The increased burden of mental ill health has been a feature of the pandemic [6], due in part to high levels of social isolation, restrictions on everyday activities, and the loss of work. Returning to work is generally positive for mental health [7], although this is not well described in a pandemic context. There is also limited understanding of how mental health is affected by multiple instances of work loss, for instance in response to repeated business closure. The negative long-term impacts of unemployment on mental health have been characterised outside of the COVID-19 context, including studies of multiple exposures to unemployment [8], and others observing how mental health itself influences longer durations of unemployment [9]. The unique circumstances of the pandemic may alter these relationships. During the pandemic, people are not only experiencing the loss of work, but are also facing uncertainty about returning to work amidst a COVID-induced recession along with regular and at times sudden changes in public health preventive measures that may affect work opportunities. Employees that are stood-down from work and supported by temporary wage subsidies [10], intended to counteract labour market effects, may have increased confidence in returning to work as the economy recovers and as restrictions are eased, which may have secondary implications for health.

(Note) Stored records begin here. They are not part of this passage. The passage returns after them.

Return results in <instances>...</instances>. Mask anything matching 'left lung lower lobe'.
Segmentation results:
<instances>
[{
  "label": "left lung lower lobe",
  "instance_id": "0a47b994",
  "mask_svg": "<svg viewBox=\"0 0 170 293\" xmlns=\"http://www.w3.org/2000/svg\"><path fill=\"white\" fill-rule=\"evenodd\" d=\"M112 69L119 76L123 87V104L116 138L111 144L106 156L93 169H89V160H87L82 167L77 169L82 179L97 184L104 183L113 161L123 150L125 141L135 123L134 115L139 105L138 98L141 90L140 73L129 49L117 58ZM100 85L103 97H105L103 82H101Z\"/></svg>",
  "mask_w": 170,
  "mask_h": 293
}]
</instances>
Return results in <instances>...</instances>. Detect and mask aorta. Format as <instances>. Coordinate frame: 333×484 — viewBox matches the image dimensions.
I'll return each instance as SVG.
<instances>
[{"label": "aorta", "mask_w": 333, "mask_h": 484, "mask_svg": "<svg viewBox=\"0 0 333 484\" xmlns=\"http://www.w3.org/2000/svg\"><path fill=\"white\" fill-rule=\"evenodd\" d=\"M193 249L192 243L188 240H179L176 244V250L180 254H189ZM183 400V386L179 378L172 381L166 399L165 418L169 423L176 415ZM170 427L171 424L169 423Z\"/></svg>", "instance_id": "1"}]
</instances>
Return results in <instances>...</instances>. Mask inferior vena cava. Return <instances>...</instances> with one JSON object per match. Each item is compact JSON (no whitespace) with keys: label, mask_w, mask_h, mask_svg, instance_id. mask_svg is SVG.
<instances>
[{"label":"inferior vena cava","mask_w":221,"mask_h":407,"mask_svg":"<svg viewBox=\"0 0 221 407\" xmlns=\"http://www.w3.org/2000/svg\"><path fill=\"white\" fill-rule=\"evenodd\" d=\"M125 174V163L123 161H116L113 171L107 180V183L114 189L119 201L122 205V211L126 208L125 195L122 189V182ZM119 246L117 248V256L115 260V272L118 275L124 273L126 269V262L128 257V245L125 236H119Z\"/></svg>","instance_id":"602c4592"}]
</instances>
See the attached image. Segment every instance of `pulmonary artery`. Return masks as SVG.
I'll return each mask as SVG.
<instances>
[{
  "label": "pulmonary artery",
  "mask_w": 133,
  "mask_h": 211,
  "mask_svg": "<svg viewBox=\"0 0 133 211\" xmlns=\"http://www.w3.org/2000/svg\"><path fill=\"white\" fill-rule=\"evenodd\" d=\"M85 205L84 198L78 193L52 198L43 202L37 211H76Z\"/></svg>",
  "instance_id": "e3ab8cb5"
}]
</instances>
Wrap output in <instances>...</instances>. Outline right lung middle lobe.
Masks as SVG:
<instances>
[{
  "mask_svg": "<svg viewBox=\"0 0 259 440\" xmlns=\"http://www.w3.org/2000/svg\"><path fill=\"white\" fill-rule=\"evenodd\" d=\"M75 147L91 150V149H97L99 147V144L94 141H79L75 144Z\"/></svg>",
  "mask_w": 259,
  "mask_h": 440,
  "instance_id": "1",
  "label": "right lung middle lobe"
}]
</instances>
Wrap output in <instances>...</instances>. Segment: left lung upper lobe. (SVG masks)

The pandemic has also had a marked effect on our physical behaviour. The closure of non-essential businesses and restrictions on gatherings have reduced the opportunity for some physical activities like group sports and use of gyms and indoor venues. However, a consequence of such restrictions is the increased availability of discretionary time, particularly for individuals that are out of work. Some jurisdictional lockdown rules and messaging have include time-limitations for exercise, which may promote increased physical activity in some cases [11]. Lockdown rules have also included working from home directives that risks a reduction in incidental exercise associated with travelling to and from a workplace. To our knowledge the long-term impacts of pandemic-related work loss and return to work on physical health have not yet been examined.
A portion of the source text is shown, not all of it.